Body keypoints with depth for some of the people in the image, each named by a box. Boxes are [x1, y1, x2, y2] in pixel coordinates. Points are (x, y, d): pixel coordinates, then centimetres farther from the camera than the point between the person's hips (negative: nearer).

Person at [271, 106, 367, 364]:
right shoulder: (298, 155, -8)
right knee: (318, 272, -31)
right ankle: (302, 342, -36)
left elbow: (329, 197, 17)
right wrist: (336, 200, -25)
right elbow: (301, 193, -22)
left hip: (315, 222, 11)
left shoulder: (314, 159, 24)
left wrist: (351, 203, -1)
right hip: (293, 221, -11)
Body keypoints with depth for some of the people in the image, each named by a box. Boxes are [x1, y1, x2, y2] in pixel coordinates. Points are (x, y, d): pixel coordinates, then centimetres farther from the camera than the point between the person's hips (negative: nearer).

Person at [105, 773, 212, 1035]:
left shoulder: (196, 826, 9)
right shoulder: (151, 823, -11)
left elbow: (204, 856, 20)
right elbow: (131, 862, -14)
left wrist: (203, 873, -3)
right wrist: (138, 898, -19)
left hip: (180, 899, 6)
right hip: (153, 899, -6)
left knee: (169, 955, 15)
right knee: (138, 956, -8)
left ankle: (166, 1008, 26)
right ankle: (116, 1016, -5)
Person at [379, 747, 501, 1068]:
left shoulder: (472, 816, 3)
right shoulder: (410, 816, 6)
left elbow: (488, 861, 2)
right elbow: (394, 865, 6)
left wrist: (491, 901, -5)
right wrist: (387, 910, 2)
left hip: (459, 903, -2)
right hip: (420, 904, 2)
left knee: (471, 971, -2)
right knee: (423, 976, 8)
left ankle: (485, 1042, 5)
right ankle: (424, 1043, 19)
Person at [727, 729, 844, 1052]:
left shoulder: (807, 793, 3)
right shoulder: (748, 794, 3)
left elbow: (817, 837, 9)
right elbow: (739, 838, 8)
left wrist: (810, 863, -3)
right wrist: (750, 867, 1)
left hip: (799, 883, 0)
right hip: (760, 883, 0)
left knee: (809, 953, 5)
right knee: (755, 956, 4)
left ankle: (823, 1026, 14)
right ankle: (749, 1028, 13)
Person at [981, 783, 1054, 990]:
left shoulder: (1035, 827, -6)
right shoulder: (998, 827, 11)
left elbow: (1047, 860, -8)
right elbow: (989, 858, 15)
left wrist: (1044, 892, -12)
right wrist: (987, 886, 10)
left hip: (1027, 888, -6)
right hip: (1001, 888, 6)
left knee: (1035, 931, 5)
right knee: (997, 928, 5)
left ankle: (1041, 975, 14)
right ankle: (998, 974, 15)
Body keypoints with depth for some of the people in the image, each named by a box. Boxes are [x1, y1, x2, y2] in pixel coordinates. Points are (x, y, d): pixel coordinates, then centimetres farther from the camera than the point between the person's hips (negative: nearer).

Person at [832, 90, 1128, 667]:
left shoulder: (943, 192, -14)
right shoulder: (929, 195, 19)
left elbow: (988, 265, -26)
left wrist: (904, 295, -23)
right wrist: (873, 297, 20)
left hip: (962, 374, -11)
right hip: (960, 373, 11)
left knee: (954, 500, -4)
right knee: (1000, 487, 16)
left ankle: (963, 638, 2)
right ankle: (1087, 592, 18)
⁂
## AIM OF THE TASK
Present every line of the records above as a numbered list, omitting the blank lines.

## TASK RESPONSE
1. Body keypoints with depth for some of the people in the image, each named by a box. Boxes are [x1, y1, x2, y2] in pixel coordinates. Points are (x, y, d): pixel coordinates, then centimetres farther from the camera than the point between the person's hips (negative: nearer).
2. Person at [271, 106, 367, 364]:
3. right shoulder: (298, 155, -8)
4. right knee: (318, 272, -31)
5. right ankle: (302, 342, -36)
6. left elbow: (329, 197, 17)
7. right wrist: (336, 200, -25)
8. right elbow: (301, 193, -22)
9. left hip: (315, 222, 11)
10. left shoulder: (314, 159, 24)
11. left wrist: (351, 203, -1)
12. right hip: (293, 221, -11)
13. Body keypoints with depth for some of the people in the image, each named by a box. Boxes are [x1, y1, x2, y2] in pixel coordinates. Points are (x, y, d): pixel coordinates, then centimetres farther from the camera than the point between the person's hips (negative: nearer).
14. Person at [105, 773, 212, 1035]:
15. left shoulder: (196, 826, 9)
16. right shoulder: (151, 823, -11)
17. left elbow: (204, 856, 20)
18. right elbow: (131, 862, -14)
19. left wrist: (203, 873, -3)
20. right wrist: (138, 898, -19)
21. left hip: (180, 899, 6)
22. right hip: (153, 899, -6)
23. left knee: (169, 955, 15)
24. right knee: (138, 956, -8)
25. left ankle: (166, 1008, 26)
26. right ankle: (116, 1016, -5)
27. Person at [379, 747, 501, 1068]:
28. left shoulder: (472, 816, 3)
29. right shoulder: (410, 816, 6)
30. left elbow: (488, 861, 2)
31. right elbow: (394, 865, 6)
32. left wrist: (491, 901, -5)
33. right wrist: (387, 910, 2)
34. left hip: (459, 903, -2)
35. right hip: (420, 904, 2)
36. left knee: (471, 971, -2)
37. right knee: (423, 976, 8)
38. left ankle: (485, 1042, 5)
39. right ankle: (424, 1043, 19)
40. Person at [727, 729, 844, 1052]:
41. left shoulder: (807, 793, 3)
42. right shoulder: (748, 794, 3)
43. left elbow: (817, 837, 9)
44. right elbow: (739, 838, 8)
45. left wrist: (810, 863, -3)
46. right wrist: (750, 867, 1)
47. left hip: (799, 883, 0)
48. right hip: (760, 883, 0)
49. left knee: (809, 953, 5)
50. right knee: (755, 956, 4)
51. left ankle: (823, 1026, 14)
52. right ankle: (749, 1028, 13)
53. Person at [981, 783, 1054, 990]:
54. left shoulder: (1035, 827, -6)
55. right shoulder: (998, 827, 11)
56. left elbow: (1047, 860, -8)
57. right elbow: (989, 858, 15)
58. left wrist: (1044, 892, -12)
59. right wrist: (987, 886, 10)
60. left hip: (1027, 888, -6)
61. right hip: (1001, 888, 6)
62. left knee: (1035, 931, 5)
63. right knee: (997, 928, 5)
64. left ankle: (1041, 975, 14)
65. right ankle: (998, 974, 15)
66. Body keypoints with depth for some of the people in the image, each named by a box. Boxes are [x1, y1, x2, y2] in pixel coordinates. Points are (x, y, d): pixel coordinates, then centimetres farther from the camera than the point between the person's hips (negative: nearer).
67. Person at [832, 90, 1128, 667]:
68. left shoulder: (943, 192, -14)
69. right shoulder: (929, 195, 19)
70. left elbow: (988, 265, -26)
71. left wrist: (904, 295, -23)
72. right wrist: (873, 297, 20)
73. left hip: (962, 374, -11)
74. right hip: (960, 373, 11)
75. left knee: (954, 500, -4)
76. right knee: (1000, 487, 16)
77. left ankle: (963, 638, 2)
78. right ankle: (1087, 592, 18)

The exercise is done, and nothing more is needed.